Being a parent is part natural and part learned. Having a good understanding of how kids develop makes it easier to react positively to challenges like tantrums and defiance. Informed parents are more likely to have realistic expectations, provide appropriate guidance, and build a positive relationship with their kids.
What knowledge of parenting and child development looks like
- Knowing the basics of what to expect at each stage of your child’s development
- Matching your expectations to fit your child’s stage of development
- Creating a supportive environment for each stage of your child’s development
- Managing child behavior through positive discipline techniques
- Recognizing and responding to your child’s specific needs
Tips for knowledge of parenting and child development
- Ask your family doctor, child care teacher, family or friends about parenting or stages of child development
- Recognize that parenting our children like we were parented may come naturally but may not be what we want to repeat
- Take time to sit and observe what your child can and cannot do
- Share what you have learned with anyone who cares for your child
Nurturing and attachment means developing a pattern of positive interactions with your kids over time. Juggling the demands of work, home, and other responsibilities leaves many parents feeling like they do not have nearly enough time with their children. But even small acts of kindness, protection, and caring - hugs, a smile, or loving words - make a big difference to children.

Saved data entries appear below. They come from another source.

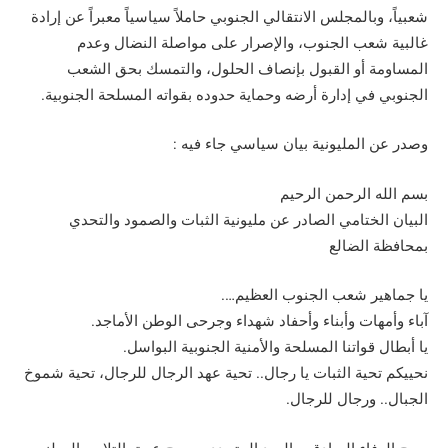
شعبياً، وبالمجلس الانتقالي الجنوبي حاملاً سياسياً معبراً عن إرادة
غالبية شعب الجنوب، والإصرار على مواصلة النضال وعدم
المساومة أو القبول بإنصاف الحلول، والتمسك بحق الشعب
الجنوبي في إدارة أرضه وحماية حدوده بقواته المسلحة الجنوبية.
وصدر عن المليونية بيان سياسي جاء فيه :
بسم الله الرحمن الرحيم
البيان الختامي الصادر عن مليونية الثبات والصمود والتحدي
بمحافظة الضالع
يا جماهير شعب الجنوب العظيم….
آباء وأمهات وأبناء وأحفاد شهداء وجرحى الوطن الأماجد.
يا أبطال قواتنا المسلحة والأمنية الجنوبية البواسل.
نحييكم تحية الثبات يا رجال.. تحية عهد الرجال للرجال، تحية شموخ
الجبال.. ورجال للرجال.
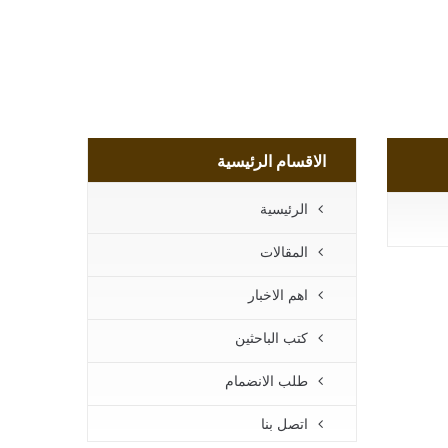
الاقسام الرئيسية
الرئيسية
المقالات
اهم الاخبار
كتب الباحثين
طلب الانضمام
اتصل بنا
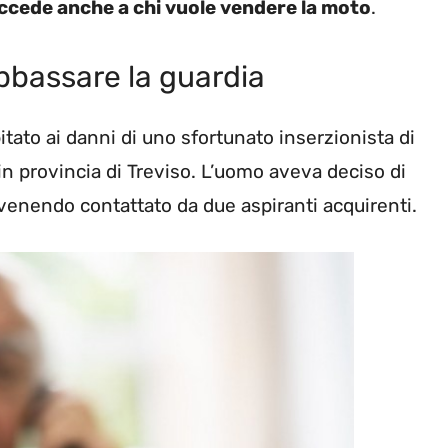
cede anche a chi vuole vendere la moto
.
bbassare la guardia
apitato ai danni di uno sfortunato inserzionista di
in provincia di Treviso. L’uomo aveva deciso di
 venendo contattato da due aspiranti acquirenti.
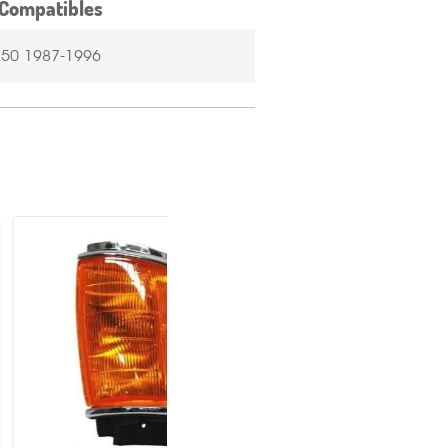
Compatibles
50 1987-1996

What nurturing and attachment looks like
- Recognizing that your child’s feelings and dignity matter
- Knowing that even when children are small, they have their own personalities, needs and ways of looking at things that you understand and respect
- Knowing what you have in common with each of your children and know how each of your children are different from you and from each other
- Listening ‘on purpose’ instead of only talking to your child or giving advice
- Lightening up and enjoying life and knowing what makes your child laugh
Tips for nurturing and attachment
- Spend time with each child and as a family whenever you can. Find activities you enjoy doing together
- Commit to responding, instead of just reacting, to challenges from your child. Exercising the self-discipline and self-control we want our children to have begins with our own behavior. It requires practice!

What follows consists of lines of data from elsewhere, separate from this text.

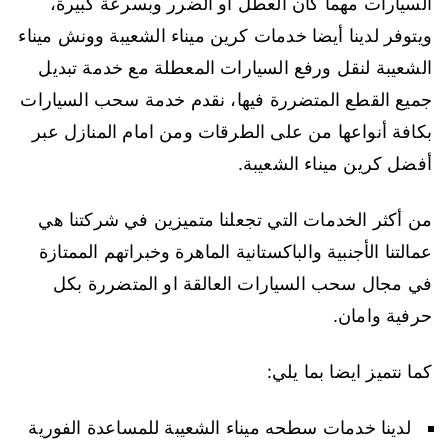
السيارات مهما كان العطل او الضرر وبسرعة كبيرة،
ويتوفر لدينا أيضا خدمات كرين ميناء الشعيبة وونش ميناء
الشعيبة لنقل ورفع السيارات المعطلة مع خدمة تبديل
جميع القطع المتضررة فيها، نقدم خدمة سحب السيارات
بكافة أنواعها من على الطرقات ومن امام المنازل عبر
أفضل كرين ميناء الشعيبة.
من أكثر الخدمات التي تجعلنا متميزين في شركتنا هي
عمالتنا الأجنبية والباكستانية الماهرة وخبراتهم الممتازة
في مجال سحب السيارات العالقة او المتضررة بكل
حرفية وامان.
كما نتميز ايضا بما يلي:
لدينا خدمات سطحه ميناء الشعيبة للمساعدة الفورية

- Ask empowering questions of your child - questions that begin with Why? How? What? Then allow space for your child to find his/her own answers
- Think about your best memories of family time and recreate those with your children or create new memories in time spent together
Here are some different ways to bond with your child through different stages:
Bonding with babies (Birth to 12 months)
Even though they are too young to understand you, talk to your child. Make eye contact, smile and make exaggerated faces as you converse. They’ll soon start to return the conversation with coos and happy shrieks. Hold your baby as often as you can. Rock your child to sleep and cuddle during the daytime. Read more about building an attachment with your baby.
Toddler time (1-3 years)
Between 1 and 3 years, toddlers want your attention more than anything. Give it to them! Reward their good behaviors – playing quietly, sharing with a sibling, being gentle with a pet, eating their food – with praise and attention. This will give your toddler the attention they crave and strengthen the bond between you.
Your toddler will start moving farther and farther away from you as they explore the world. When they come back, reward them with your attention and let your toddler know that they're safe and that you’re proud of them for exploring. Holding and snuggling are still great ways to bond at this age.
Preschool play (3-4 years)
Connect with your more independent 3- and 4-year olds by playing with them. Hide and seek, tag and backyard races are great for active games. For quieter moments, play pretend with dinosaurs and dolls, build a blanket fort or create something with blocks. Encourage them to use their imagination!
Your preschooler loves snuggling and leaning against you while listening to a story – sometimes the same one over and over!
When your preschool child challenges you, and you hold firm, you reinforce the fact that he is safe and protected with you. It strengthens the bond!
School-age exploration (5-6 years)
Your child is starting kindergarten, getting involved in sports and activities, and becoming more involved in life outside your home at this age. Your child will be discovering new things and wanting to tell you about them.
Encourage them to talk about what they're learning in school with very specific questions. Instead of “How was school?” ask “What did you work on at your math station?” or “Tell me about this art project that was in your bag?” Giving your child a concrete question will elicit better answers.
Listen when your child is talking, and you’ll learn about some of the things that really interest him. Aside from just helping with homework, enjoy time doing the things that interest your child. He’ll know that he's important to you, and you’ll get the joy of watching his face light up because he’s doing something he really likes.